### EXPLORE THE MATERIAL
(a) Answer these questions about the forum thread on importing HTML pages into WordPress, one line each:
(i) What does the original poster say about the theme for the WordPress site?
(ii) Which function does the first reply suggest using to add the parsed content, and inside what?
(iii) Which scraping tool does the last reply call very fast?
(b) List every tool, library or function that the replies in the forum thread on importing HTML pages into WordPress name when they recommend it.
(c) Carry on the forum thread on importing HTML pages into WordPress from the point where it stops.

### GIVEN PASSAGE
Ideas to import 700k html pages as "Pages"?

Hi All -

I have a large static html website. I want to import the html files into a wordpress site.

I already have a theme, so I do not want to make a new theme.

I want the content imported as Pages.

Note: A plugin would be nice. However I am a decent coder. I was considering to use the API but still unsure.

Any ideas?

Thank you!!!

I’d just parse the content and add it with wp_insert_post inside of an Acorn command.

wp acorn make:command PostImportCommand

Is the only source of content static HTML files? Ideally you’d be able to format it into JSON and use something like lazy-json to loop and insert.

If all you have is HTML, I’d scrape it with something like Scrapy (there’s PHP options too, but Scrapy is very fast) to get the data properly formatted for importing.

### RECORDED INFORMATION
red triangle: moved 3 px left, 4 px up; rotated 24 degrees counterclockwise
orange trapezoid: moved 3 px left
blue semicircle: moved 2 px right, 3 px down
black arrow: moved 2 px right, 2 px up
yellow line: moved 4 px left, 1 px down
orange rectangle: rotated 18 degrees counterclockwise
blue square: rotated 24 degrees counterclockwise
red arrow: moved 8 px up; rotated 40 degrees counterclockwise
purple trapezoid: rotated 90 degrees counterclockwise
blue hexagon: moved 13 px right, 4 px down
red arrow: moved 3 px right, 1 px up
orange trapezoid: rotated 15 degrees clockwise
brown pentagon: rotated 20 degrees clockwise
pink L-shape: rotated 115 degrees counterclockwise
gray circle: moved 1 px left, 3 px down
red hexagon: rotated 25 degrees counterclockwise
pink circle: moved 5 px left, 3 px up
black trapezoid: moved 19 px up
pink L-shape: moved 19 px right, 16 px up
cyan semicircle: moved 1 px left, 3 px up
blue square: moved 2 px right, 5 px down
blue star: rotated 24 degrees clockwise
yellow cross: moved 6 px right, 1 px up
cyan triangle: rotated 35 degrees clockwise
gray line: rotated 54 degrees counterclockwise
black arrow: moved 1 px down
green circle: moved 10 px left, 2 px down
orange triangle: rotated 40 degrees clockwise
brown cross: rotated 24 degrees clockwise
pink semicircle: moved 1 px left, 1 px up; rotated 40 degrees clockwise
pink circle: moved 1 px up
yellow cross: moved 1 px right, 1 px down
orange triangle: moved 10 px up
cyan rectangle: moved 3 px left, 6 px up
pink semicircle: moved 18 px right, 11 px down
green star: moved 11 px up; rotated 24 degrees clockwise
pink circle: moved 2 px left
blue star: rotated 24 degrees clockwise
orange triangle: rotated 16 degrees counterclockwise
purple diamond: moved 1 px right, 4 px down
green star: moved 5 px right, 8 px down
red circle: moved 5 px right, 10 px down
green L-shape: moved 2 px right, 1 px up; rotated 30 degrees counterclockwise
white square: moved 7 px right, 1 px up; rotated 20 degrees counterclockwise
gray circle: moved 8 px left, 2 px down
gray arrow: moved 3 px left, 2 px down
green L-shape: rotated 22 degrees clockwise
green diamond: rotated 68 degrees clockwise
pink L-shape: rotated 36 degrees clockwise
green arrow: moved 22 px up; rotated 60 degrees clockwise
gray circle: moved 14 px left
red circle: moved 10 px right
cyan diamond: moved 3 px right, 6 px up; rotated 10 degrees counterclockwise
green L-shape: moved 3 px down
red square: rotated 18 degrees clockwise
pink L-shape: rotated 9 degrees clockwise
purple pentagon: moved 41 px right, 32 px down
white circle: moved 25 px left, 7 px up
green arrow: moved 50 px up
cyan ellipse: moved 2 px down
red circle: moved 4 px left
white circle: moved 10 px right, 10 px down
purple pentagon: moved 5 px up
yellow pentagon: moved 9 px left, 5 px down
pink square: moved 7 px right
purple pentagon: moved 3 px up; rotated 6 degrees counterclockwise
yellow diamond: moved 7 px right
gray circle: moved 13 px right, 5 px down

### RESULTS FOR EACH TASK
(a)
(i) They already have a theme and do not want to make a new one.
(ii) wp_insert_post, inside an Acorn command.
(iii) Scrapy.

(b)
- wp_insert_post
- Acorn (a command made with wp acorn make:command PostImportCommand)
- lazy-json
- Scrapy

(c)
ChatGPT would probably have no issue writing the Scrapy spider for you with some guidance.

5 Likes

Nice! def. gonna start making use of Acorn commands! Always end up with some migration script that triggers via a single-use admin URL. wp-cli/acorn commands look loads cleaner/saner way of handling util scripts :pray:

1 Like

You my friend are a man among the Gods! Huge massive thanks!!!
Im speechless.

As a follow up - it’s working great. I made a script in Vim to automate most of the process. It’s still a bit manual, simply because we have Topics, Sections and Books+Authors.

Again, Thank you!